Creep of rock in situ, like most rock mass behavior, will be largely governed by the behavior of the natural discontinuities -- bedding planes, faults, and joints, in particular. Several past studies have investigated various aspects of the time-dependent deformation of rock discontinuities; examples include Amadei and Curran (1980), Engelder and Scholz (1976), Johnson (1975), Kaiser and Morgenstern (1979), Solberg et al. (1978), and Wawersik (1974). These studies have provided much insight into the general phenomenon, but they have also produced some inconsistent conclusions and left many unanswered questions. This paper will attempt to shed some light on one of these questions: What is the influence of stress level on the creep of unfilled rock joints? The discussion will follow a two-part approach to the problem: (1) laboratory creep experiments on small scale jointed specimens, (2) a simple theoretical mechanism to explain, at least in qualitative terms, some of the results from the experimental program.

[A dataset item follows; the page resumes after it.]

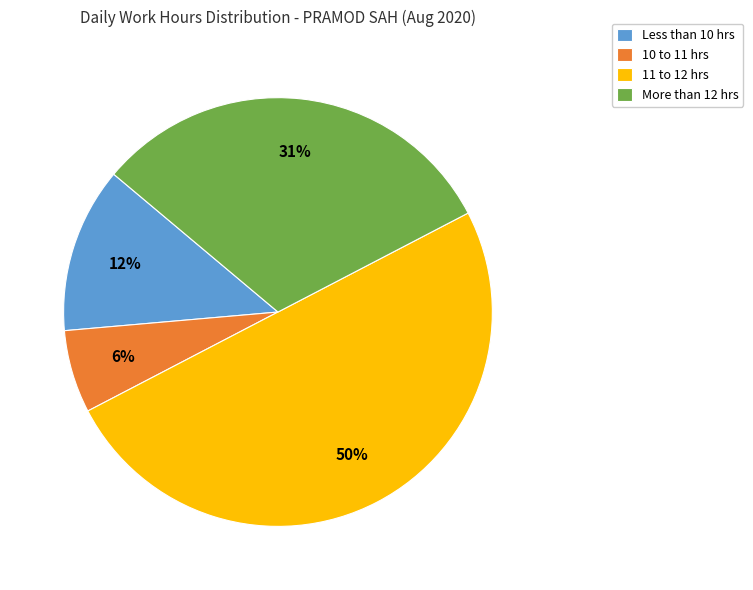

Combined, do Less than 10 hrs and More than 12 hrs account for over 50%?

No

Uniaxial creep tests were conducted on intact and jointed samples of a specially formulated gypsum plaster "synthetic rock." Synthetic rock materials have several advantages over natural rock for long-term creep testing: (a) higher creep rates, (b) lower strength and therefore lower loading requirements, (c) simpler specimen preparation, and (d) more controlled and consistent properties. Gypsum based plasters have been used previously in studies of short-term strength and deformability of jointed samples (Patton, 1966; Einstein and Hirschfeld, 1973). A gypsum plaster mix originally developed by Nelson (1968) for a study of short-term jointed rock behavior was used for all of the creep tests in our investigation. The mix consists of three ingredients: (a) water, (b) Hydrocal B-11 gypsum plaster (a product of the U.S. Gypsum Coo), and (c) Celite (a product of the Johns-Manville Co.), a fine-grained diatomaceous earth used as an admixture to prevent bleeding of the water during mixing and curing. All creep tests were performed on 32 mm. (1.25 in.) by 32 mm. (1.25 in.) by 121 mm. (4.75 in.) tall rectangular prismatic specimens loaded in uniaxial compression. Specimen fabrication was carefully controlled to minimize variations in properties among samples. Jointed specimens were prepared by carefully sawing intact samples and then sanding the joint surfaces with 60 grit paper, producing a joint peakfriction angle, øj, of 42º . The uniaxial constant-stress compressive loading was applied by dead weights using a specially modified soil consolidation frame. Test duration in most cases was approximately 50 hours.
A series of sets of tests on intact specimens loaded to 0.2sc, 0.4sc, and 0.5sc stress levels was performed to provide information on the general nature of the creep behavior for the gypsum synthetic rock and its stress dependence. In order to minimize the influence of material variability between specimens in these and all other test series reported herein, three tests were run in each set and an average or "composite" power law creep function was fitted to the entire set of data using conventional least-squares regression analysis.